Era uno dei bambini della Quarta Sponda, i piccoli ostaggi dell’irrazionale sogno di Mussolini che aveva promesso, illudendoli, ai 30 mila genitori coloni della Tripolitania, che i loro figli avrebbero trascorso una dolce vacanza al mare, nelle colonie fasciste disseminate sulle coste dell’Adriatico. Invece la follia del Duce trascinò 13mila bambini, senza genitori, in un paese in guerra, nel mirino dei bombardamenti. E Giuseppe, che all’epoca aveva 14 anni, divenne uno dei tanti fratelli maggiori che per anni accudì i fratelli minori, bambini soli, smarriti e impauriti.

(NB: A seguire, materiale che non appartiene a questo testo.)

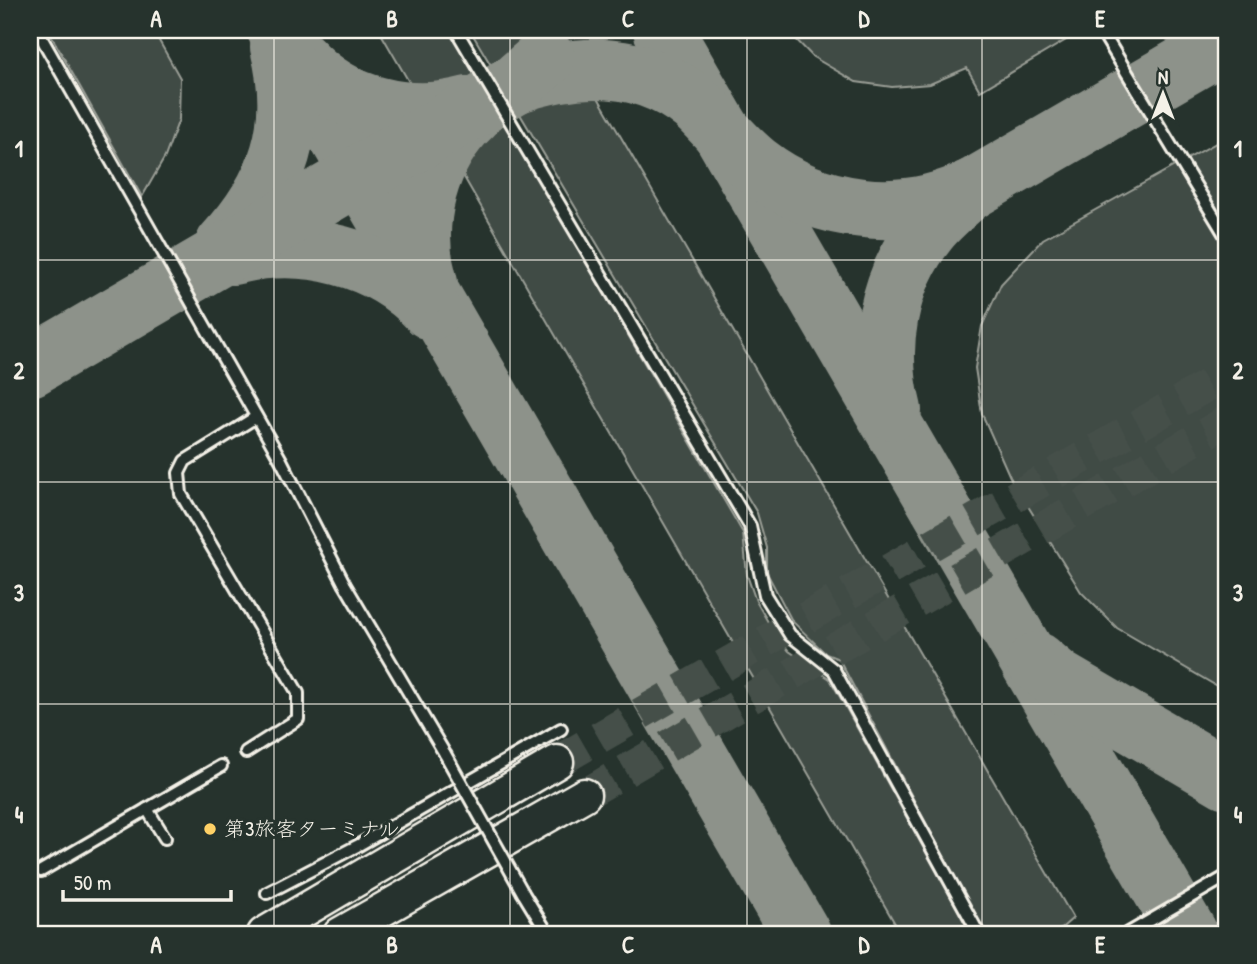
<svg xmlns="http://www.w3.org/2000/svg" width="1257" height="964" font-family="'Patrick Hand','Klee One',sans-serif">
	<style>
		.green { fill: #414b45; stroke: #9a9e96; stroke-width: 2 }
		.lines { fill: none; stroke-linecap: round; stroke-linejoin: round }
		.taxiway { stroke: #8d928a; stroke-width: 60 }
		.secondary-tunnel { stroke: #455049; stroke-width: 32; stroke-dasharray: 32 16; stroke-linecap: butt }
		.lane-casing { stroke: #f4f1e8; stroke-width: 16 }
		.secondary-casing { stroke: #f4f1e8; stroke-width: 37 }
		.lane { stroke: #26332d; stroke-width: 10 }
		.secondary { stroke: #26332d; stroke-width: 32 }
		.lane-bridge-casing { stroke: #f4f1e8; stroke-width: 16; stroke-linecap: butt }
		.lane-bridge { stroke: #26332d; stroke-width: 10 }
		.grid { fill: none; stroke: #f4f1e8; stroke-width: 2; stroke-opacity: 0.55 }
		.poi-dot { fill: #ffd166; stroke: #26332d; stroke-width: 2.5 }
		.labels { text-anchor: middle; stroke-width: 6; stroke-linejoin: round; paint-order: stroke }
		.poi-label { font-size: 21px; fill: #f4f1e8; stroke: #26332d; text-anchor: start }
		.neatline { fill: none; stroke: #f4f1e8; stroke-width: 2.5 }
		.grid-label { font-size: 23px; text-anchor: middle; font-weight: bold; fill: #f4f1e8 }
	</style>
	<rect width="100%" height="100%" fill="#26332d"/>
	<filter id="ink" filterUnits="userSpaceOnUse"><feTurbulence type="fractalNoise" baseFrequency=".0143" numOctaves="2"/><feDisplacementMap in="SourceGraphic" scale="14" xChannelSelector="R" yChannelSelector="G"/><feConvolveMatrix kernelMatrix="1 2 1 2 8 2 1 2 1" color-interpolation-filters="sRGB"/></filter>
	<g filter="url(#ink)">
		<g class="green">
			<path d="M48 30H153L180 78 179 119 165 157 142 197Z"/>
			<path d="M379 30H451L743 533 747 575 756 601 772 629 789 651 830 679 971 934H901Z"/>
			<path d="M470 30H559L1073 918 1055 934H985L839 659 826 654 792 621 767 573V548L757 513Z"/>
			<path d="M787 30H1083L980 91 967 68 930 84 892 87 856 82 813 57Z"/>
			<path d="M1227 137V692L1117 628 1081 592 1010 477 982 414 975 368 982 326 1001 284 1043 239Z"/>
		</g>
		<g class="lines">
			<g class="taxiway">
				<path d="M277 30 801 934"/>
				<path d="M663 30 1188 934"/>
				<path d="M300 60C343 107 408 122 468 106"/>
				<path d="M515 84C578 62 643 60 696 105 717 124 734 148 756 165 817 213 903 223 972 189L1227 41"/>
				<path d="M225 245C279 186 300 126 280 47"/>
				<path d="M233 255C304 237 381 256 431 310"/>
				<path d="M428 283C410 223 428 156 473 114"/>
				<path d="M30 367 515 84 545 58"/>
				<path d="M892 410C876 348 887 281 928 230 940 215 956 202 971 189"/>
				<path d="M1037 662 1058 680 1227 779"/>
			</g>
			<g class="secondary-tunnel">
				<path d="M557 762 1227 374"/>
				<path d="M584 795 1227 421"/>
			</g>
			<g class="lane-casing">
				<g id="lane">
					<path d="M37 30 281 460 345 585 445 754"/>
					<path d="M456 30 750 526 765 595 790 635 834 670 979 934"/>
					<path d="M1101 30 1227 238"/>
					<path d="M246 752 298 719V693L181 494 179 473 185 461 256 417"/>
					<path d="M147 809 165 838"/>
					<path d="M41 871 221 766"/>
					<path d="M267 893 357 846 561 729"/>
					<path d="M523 893 548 934"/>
					<path d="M1127 934 1227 876"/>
				</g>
			</g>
			<g class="secondary-casing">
				<g id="secondary">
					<path d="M264 934 557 762"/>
					<path d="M340 934 584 795"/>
				</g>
			</g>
			<use href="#lane" class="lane"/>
			<use href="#secondary" class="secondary"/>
			<g class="lane-bridge-casing">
				<path id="lane-bridge" d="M445 754 523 893"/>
			</g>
			<use href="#lane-bridge" class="lane-bridge"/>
		</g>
	</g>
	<path class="grid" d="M274 30V934M510 30V934M747 30V934M982 30V934M30 260H1227M30 482H1227M30 704H1227"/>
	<circle class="poi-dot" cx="210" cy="829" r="7"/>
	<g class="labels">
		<g class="poi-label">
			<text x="224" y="836">第3旅客ターミナル</text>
		</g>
	</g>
	<rect width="1257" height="964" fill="none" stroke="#26332d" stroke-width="77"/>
	<g transform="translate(1163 94)" stroke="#26332d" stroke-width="5" paint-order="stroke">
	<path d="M0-5L12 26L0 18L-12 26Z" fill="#f4f1e8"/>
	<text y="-10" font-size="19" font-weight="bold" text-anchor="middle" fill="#f4f1e8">N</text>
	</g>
	<path d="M63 890v10h168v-10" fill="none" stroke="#f4f1e8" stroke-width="3.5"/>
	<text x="74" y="890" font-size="21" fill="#f4f1e8" stroke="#26332d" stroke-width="5" paint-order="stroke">50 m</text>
	<rect x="38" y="38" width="1180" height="888" class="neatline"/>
	<g class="grid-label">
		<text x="156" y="27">A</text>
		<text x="392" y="27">B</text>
		<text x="628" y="27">C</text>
		<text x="864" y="27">D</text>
		<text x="1100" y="27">E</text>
		<text x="19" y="157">1</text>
		<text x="1238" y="157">1</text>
		<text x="19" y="379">2</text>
		<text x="1238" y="379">2</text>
		<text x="19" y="601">3</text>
		<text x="1238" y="601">3</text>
		<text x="19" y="823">4</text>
		<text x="1238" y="823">4</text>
		<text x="156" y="953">A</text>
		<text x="392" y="953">B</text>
		<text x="628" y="953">C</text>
		<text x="864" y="953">D</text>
		<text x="1100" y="953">E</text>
	</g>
</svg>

“Fu una delle tante prove che la vita impose a mio marito e che superò brillantemente – racconta la moglie Anna Lauretta – perché fece da mamma e papà ai 3 fratelli, consolandoli e avendone cura e nel frattempo seguendo le rigidissime regole della colonia e i compiti quotidiani da assolvere”. Tre anni dopo, fra le strade della capitale piena di ordigni inesplosi, Giuseppe divenne il facile bersaglio di una mina che gli strappò il braccio e l’occhio sinistro. La deflagrazione gli rubò anche l’udito di un orecchio, deturpando di tante ferite pure le gambe e l’unico braccio rimastogli.

“Mio fratello fu amputato senza anestetici, combatté tra la vita e la morte per mesi, nell’ospedale militare dei Cavalieri di Malta e sopravvisse anche al tifo. Mia madre, intanto, era venuta da Tripoli per assisterlo e stava sempre con lui, mentre noi fratelli vendevamo qualsiasi cosa che possedevamo, per comprare del cibo migliore a Pino”, racconta Angelo Schembri, l’ultimo fratello ancora vivente, residente a Ragusa. Pino è il nome affettuoso col quale Giuseppe è stato sempre chiamato dalla moglie Anna, docente alla scuola secondaria di primo grado, e dai suoi congiunti: si salvò grazie alla sua inesauribile forza e fu uno dei primi piccoli invalidi che sperimentò con successo la penicillina, appena introdotta in Italia dagli americani.

Ma Giuseppe non si arrese al destino di invalido. Dopo i difficili anni della guerra e la sua chiusura, si trasferì nella città d’origine, Vittoria. In Sicilia come nel resto d’Italia, la vita degli ex coloni era sempre più difficile e misera. Così col resto della famiglia tornò nuovamente in Libia dove mise a frutto i suoi studi superiori e universitari, iniziando ad insegnare inglese agli arabi e a lavorare con gli inglesi.

“Pino era un ragazzo tenace – ricorda il fratello Angelo, che per anni è stato impiegato dell’Empas – e per ogni materia che dava alla facoltà di Economia e commercio dell’Università di Catania, prendeva un aereo da Tripoli e dopo avere sostenuto l’esame, tornava in Libia e riprendeva a lavorare e studiare”. Dopo la cacciata di Gheddafi, gli ex coloni e gli ex profughi di guerra ritornarono in Sicilia, perdendo tutto quello che avevano guadagnato in duri anni di lavoro in Libia. Ma Giuseppe non si perse d’animo e iniziò una nuova vita, valorizzando la laurea conseguita con 110 e lode che lo avviò alla lunga carriera presso il Banco di Sicilia, divenendone un funzionario stimato e integerrimo.

Negli ultimi giorni della sua vita ha lottato come un leone, sostenendo la scelta dei figli che hanno deciso di non ricoverarlo in ospedale e di non lasciarlo al suo destino. Il suo letto di sofferenza è stato trasformato in un piccolo ospedale, assistito dai figli, da un giovane bosniaco, Sebastian Kokotovic, e dall’infermiere di famiglia, operatori che hanno offerto impegno, competenza e cuore mettendo da parte la paura di infettarsi. Ha combattuto sino all’ultimo respiro, prima di uscire di scena da una vita incredibile, intrecciata negli eventi più importanti del ventesimo secolo.